Lorea Zabaleta backpacking above treeline
Lorea Zabaleta backpacking above treeline
MOJO: You've just completed your freshman year at Colorado College and what a strange last term it must have been. How do you feel about how all of this has played out and among your friends is there any general deductions you can make about how its affecting all of you? 

ZABALETA: I obviously cannot speak for all of my friends, much less all of my friends, but I do think there is a complicated feeling that something has been taken from us mixed with the guilt of knowing that we could have it far worse. Amongst first years, I think a lot of us were just getting into our groove, solidified in our freshmen friendships and finally branching out and finding our place. There’s definitely feelings of uncertainty and hopelessness and I think some level of acceptance of our current situation and trying to make the best of it.

MOJO: When you look at the Greater Yellowstone Ecosystem, what's a part of it where you'd like to be sent on assignment? 

ZABALETA: I truly love all of the Greater Yellowstone Ecosystem and perhaps did not appreciate how large it is until I had to narrow down a "favorite" area. After a little bit of thought, I think I would love to be sent to the Beartooths or Tetons areas simply because of my love for the mountains. I definitely would not complain about being sent anywhere in this beautiful area, however, nor about learning more about this place I call home. 

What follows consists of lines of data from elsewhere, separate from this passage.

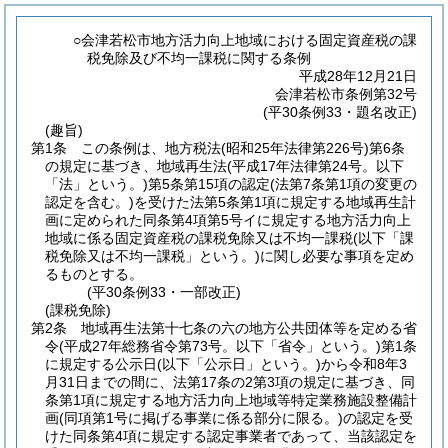
○会津若松市地方活力向上地域における固定資産税の課
税免除及び不均一課税に関する条例
平成28年12月21日
会津若松市条例第32号
(平30条例33・題名改正)
(趣旨)
第1条
この条例は、地方税法
(昭和25年法律第226号)
第6条
の規定に基づき、地域再生法
(平成17年法律第24号。以下
「法」という。)
第5条第15項の認定
(法第7条第1項の変更の
認定を含む。)
を受けた法第5条第1項に規定する地域再生計
画に定められた同条第4項第5号イに規定する地方活力向上
地域に係る固定資産税の課税免除又は不均一課税
(以下「課
税免除又は不均一課税」という。)
に関し必要な事項を定め
るものとする。
(平30条例33・一部改正)
(課税免除)
第2条
地域再生法第十七条の六の地方公共団体等を定める省
令
(平成27年総務省令第73号。以下「省令」という。)
第1条
に規定する公示日
(以下「公示日」という。)
から令和8年3
月31日までの間に、法第17条の2第3項の規定に基づき、同
条第1項に規定する地方活力向上地域等特定業務施設整備計
画
(同項第1号に掲げる事業に係る部分に限る。)
の認定を受
けた同条第4項に規定する認定事業者であって、当該認定を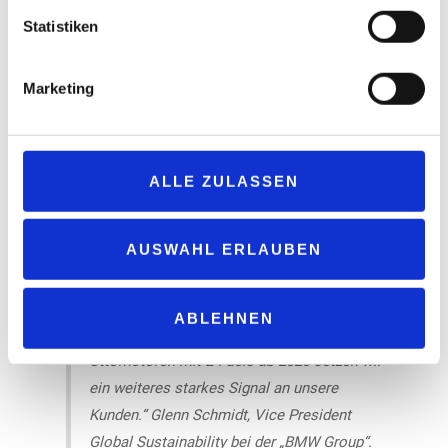
Statistiken
„Alle Antriebe können und müssen CO2
Marketing
reduzieren. Neben Elektromobilität spielen
effiziente Verbrennungsmotoren mit
erneuerbaren Kraftstoffen weiterhin eine
wichtige Rolle. Deswegen erfolgt seit Beginn
ALLE ZULASSEN
2025 die Erstbetankung unserer
Dieselmodelle, die in Deutschland gefertigt
AUSWAHL ERLAUBEN
werden, mit regenerativem Diesel HVO100.
Heute legen wir gemeinsam in Deutschland
den Grundstein für den nächsten Schritt: Mit
ABLEHNEN
unserem Plan der Erstbetankung neuer
Ottomotoren mit E-Fuels ab 2028 setzen wir
ein weiteres starkes Signal an unsere
Kunden.“ Glenn Schmidt, Vice President
Global Sustainability bei der „BMW Group“.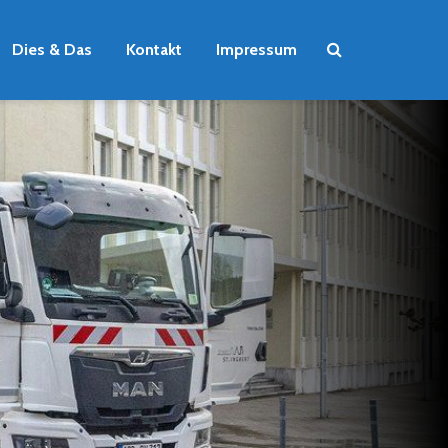
Dies & Das
Kontakt
Impressum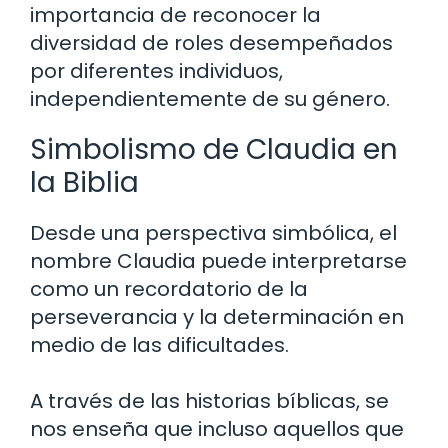
importancia de reconocer la
diversidad de roles desempeñados
por diferentes individuos,
independientemente de su género.
Simbolismo de Claudia en
la Biblia
Desde una perspectiva simbólica, el
nombre Claudia puede interpretarse
como un recordatorio de la
perseverancia y la determinación en
medio de las dificultades.
A través de las historias bíblicas, se
nos enseña que incluso aquellos que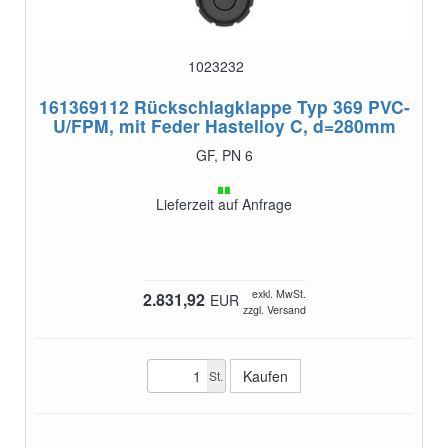
1023232
161369112
Rückschlagklappe Typ 369 PVC-
U/FPM, mit Feder Hastelloy C, d=280mm
GF, PN 6
Lieferzeit auf Anfrage
exkl. MwSt.
2.831,92
EUR
zzgl. Versand
St.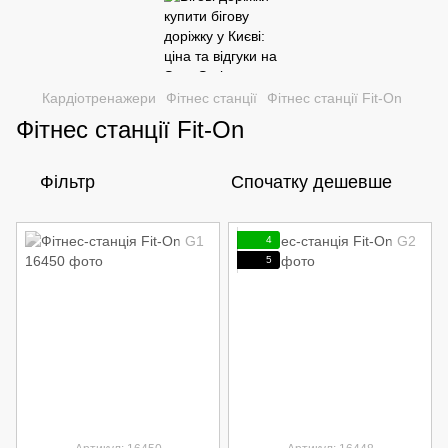
Кардіотренажери
Фітнес станції
Фітнес станції Fit-On
Фітнес станції Fit-On
Фільтр
Спочатку дешевше
4
5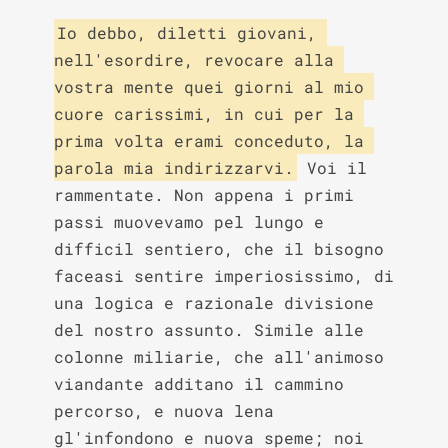
Io debbo, diletti giovani, 
nell'esordire, revocare alla 
vostra mente quei giorni al mio 
cuore carissimi, in cui per la 
prima volta erami conceduto, la 
parola mia indirizzarvi.
 Voi il 
rammentate. Non appena i primi 
passi muovevamo pel lungo e 
difficil sentiero, che il bisogno 
faceasi sentire imperiosissimo, di 
una logica e razionale divisione 
del nostro assunto. Simile alle 
colonne miliarie, che all'animoso 
viandante additano il cammino 
percorso, e nuova lena 
gl'infondono e nuova speme; noi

MOJO: Who and what inspires you most these days. Please elaborate on it.

ZABALETA:  Honestly? Journalists, especially reporters in countries or areas not friendly to the press. I don’t know if I’ll ever have the courage for it, but I have so much respect for people who put their life on the line to get the truth to people. 

Along those lines, anyone who puts their bodily safety on the line for justice has my respect. Additionally, as I’ve become more and more aware and worried about climate change I’ve also become inspired by the activists around the world on this issue. Particularly, indigenous peoples who for thousands of years have been stewards of the land and now often go unheard and unappreciated for their efforts.